Fugitive Venezuelan opposition leader surrenders at rally
CARACAS, Venezuela – Fugitive Venezuelan opposition leader Leopoldo López calmly turned himself in to authorities Tuesday at a tumultuous rally in Caracas as his followers shouted “Freedom! Freedom!”
The government of President Nicolás Maduro had banned the opposition march after López said he would use it to surrender, ringing the plaza with police and national guard anti-riot troops.
The surrender marked a dramatic inflection point after two tension-filled weeks of protests in the oil-rich country, led by students angry over rampant crime, deteriorating living conditions and jailings of demonstrators.
Maduro last week ordered López’s arrest on charges of homicide and inciting violence after violent street clashes in Caracas left three dead.
Defying a ban, thousands of López’s supporters turned out dressed in white at the Plaza Brión after he called the march in a video message on Sunday, pledging to turn himself in if the government sought to arrest him.
López, also in white, suddenly emerged in the crowd, climbing a statue of Cuban independence hero José Martí with a Venezuelan flag. After delivering a brief message to his cheering supporters, he surrendered to the National Guard.
“I present myself before an unjust justice, before a corrupt justice,” said the 42-year-old Harvard-educated economist.
“If my incarceration serves to wake up a people, … my infamous incarceration will have been worth it,” he said to an explosion of cheers from the crowd.
He calmly walked under escort to a National Guard vehicle as his supporters pressed in around the vehicle, blocking its path.
Shouts of “Freedom, Freedom!” and “It’s going to fall, it’s going to fall, this corrupt government is going to fall” rose from the crowd.
López himself got on the loudspeaker from within the vehicle to appeal for calm.
Three rings of National Police backed by a second line of National Guard anti-riot troops with light armored vehicles were positioned around the plaza.
Meanwhile, the government summoned its followers to rallies of its own in an area of downtown Caracas where the opposition march was to end, raising the risk of a violent confrontation.
‘They will not pass’
“Not one single opposition march is going to enter the territory of Libertador municipality,” said National Assembly President Diosdado Cabello, referring to the city’s western downtown district, where the opposition march was to end.
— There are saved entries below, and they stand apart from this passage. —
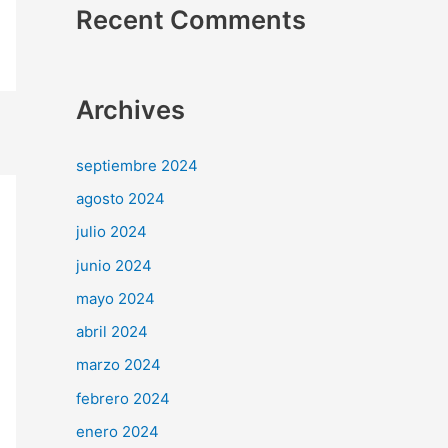
Recent Comments
Archives
septiembre 2024
agosto 2024
julio 2024
junio 2024
mayo 2024
abril 2024
marzo 2024
febrero 2024
enero 2024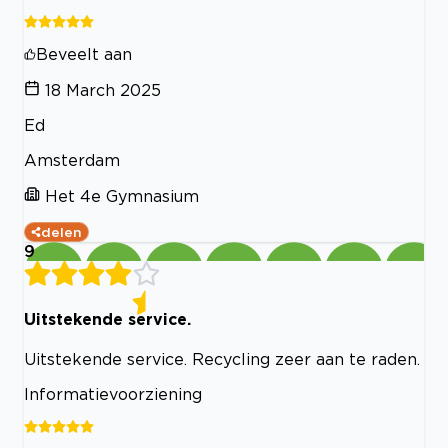
Beveelt aan
18 March 2025
Ed
Amsterdam
Het 4e Gymnasium
delen
9
Uitstekende service.
Uitstekende service. Recycling zeer aan te raden.
Informatievoorziening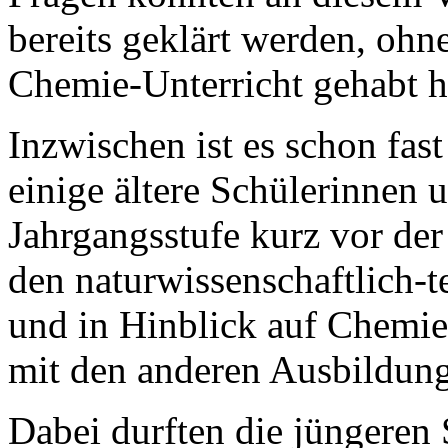
bereits geklärt werden, ohne
Chemie-Unterricht gehabt h
Inzwischen ist es schon fas
einige ältere Schülerinnen 
Jahrgangsstufe kurz vor de
den naturwissenschaftlich-
und in Hinblick auf Chemi
mit den anderen Ausbildung
Dabei durften die jüngeren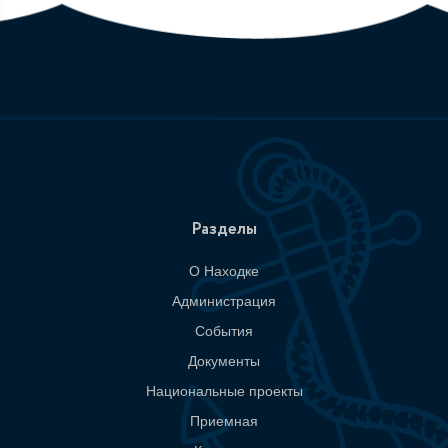
Разделы
О Находке
Администрация
События
Документы
Национальные проекты
Приемная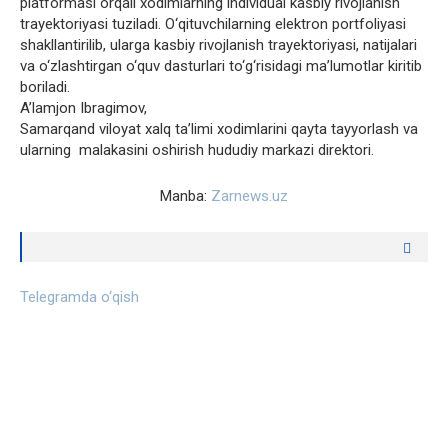
platformasi orqali xodimlarning individual kasbiy rivojlanish
trayektoriyasi tuziladi. O‘qituvchilarning elektron portfoliyasi
shakllantirilib, ularga kasbiy rivojlanish trayektoriyasi, natijalari
va o‘zlashtirgan o‘quv dasturlari to‘g‘risidagi ma’lumotlar kiritib
boriladi.
A’lamjon Ibragimov,
Samarqand viloyat xalq ta’limi xodimlarini qayta tayyorlash va
ularning malakasini oshirish hududiy markazi direktori.
Manba:
Zarnews.uz
Telegramda o‘qish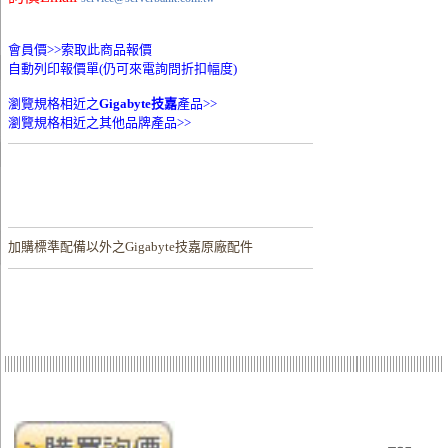
會員價>>
索取此商品報價
自動列印報價單(仍可來電詢問折扣幅度)
瀏覽規格相近之
Gigabyte技嘉
產品>>
瀏覽規格相近之其他品牌產品>>
加購
標準配備以外之Gigabyte技嘉原廠配件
“They will not pass. It is not authorized,” Cabello said late Monday on his new nightly television program.
The opposition protesters turned out anyway. Some carried signs that read: “24,763 violent deaths in 2013. We are more than a statistic.”
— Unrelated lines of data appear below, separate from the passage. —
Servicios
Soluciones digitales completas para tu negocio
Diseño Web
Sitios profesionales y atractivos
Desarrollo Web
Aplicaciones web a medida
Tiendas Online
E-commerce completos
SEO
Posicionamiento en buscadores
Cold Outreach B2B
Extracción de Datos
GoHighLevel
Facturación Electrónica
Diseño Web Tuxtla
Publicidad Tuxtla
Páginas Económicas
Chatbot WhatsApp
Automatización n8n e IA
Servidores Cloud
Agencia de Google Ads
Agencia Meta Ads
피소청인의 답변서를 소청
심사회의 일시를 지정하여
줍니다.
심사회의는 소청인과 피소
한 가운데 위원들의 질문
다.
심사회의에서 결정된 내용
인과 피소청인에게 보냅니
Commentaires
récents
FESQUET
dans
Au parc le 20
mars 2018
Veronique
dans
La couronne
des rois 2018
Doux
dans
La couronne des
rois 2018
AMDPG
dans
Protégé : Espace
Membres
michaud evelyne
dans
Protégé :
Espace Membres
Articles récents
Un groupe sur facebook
“We are expressing the frustration we feel. The country is in chaos, there are no supplies in the hospitals, we are sick of the insecurity. I want a Venezuela of progress,” said Satle Oviedo, a 27-year-old hospital worker.
Under the slogan “the exit,” López and other opposition leaders have pushed for anti-government street protests to force a “constitutional change.”
There is no provision for recall elections until April 2016, and Maduro, who was elected in April 2013, has said he will never resign.
The confrontational approach has aroused misgivings within the opposition coalition formed in 2012 to defeat the late Hugo Chávez.
But Henrique Capriles, the two-time opposition presidential candidate and governor of the state of Miranda, said he would take part in Tuesday’s march even though he does not think the time is ripe to try to force the government from power.
“We may have differences but we feel solidarity,” Capriles said.
Tense U.S.-Venezuela ties
The tensions generated by the protests have spilled into the international arena as well.
On Sunday, Maduro ordered the expulsion of three U.S. diplomats, accusing them of meeting with student leaders under the guise of offering them visas.
State Department spokeswoman Jen Psaki, confirming the expulsion orders, said Tuesday the United States was considering what actions it will take.
“We have seen many times that the Venezuelan government tries to distract from its own actions by blaming the United States or other members of the international community for events inside Venezuela,” she said.
“These efforts reflect a lack of seriousness on the part of the Venezuelan government to deal with the grave situation it faces,” she said.
Venezuela’s relations with Washington, long strained under Chávez, have remained sour and distrustful under Maduro, who has hewed closely to his predecessor’s socialist policies.
In late September, Maduro kicked out three other U.S. diplomats, on accusations of conspiring with government opponents. The two countries have had no ambassadors since 2010.
Various Latin American leaders closed ranks behind Maduro, while regional organizations like Celac, Unasur and countries like Mexico and Panama urged Venezuelans to resolve their differences through dialogue.
The secretary general of the Organization of American States, José Miguel Insulza, called on all sides to refrain from violence, warning it would further polarize “the delicate political moment that the South American country is living.”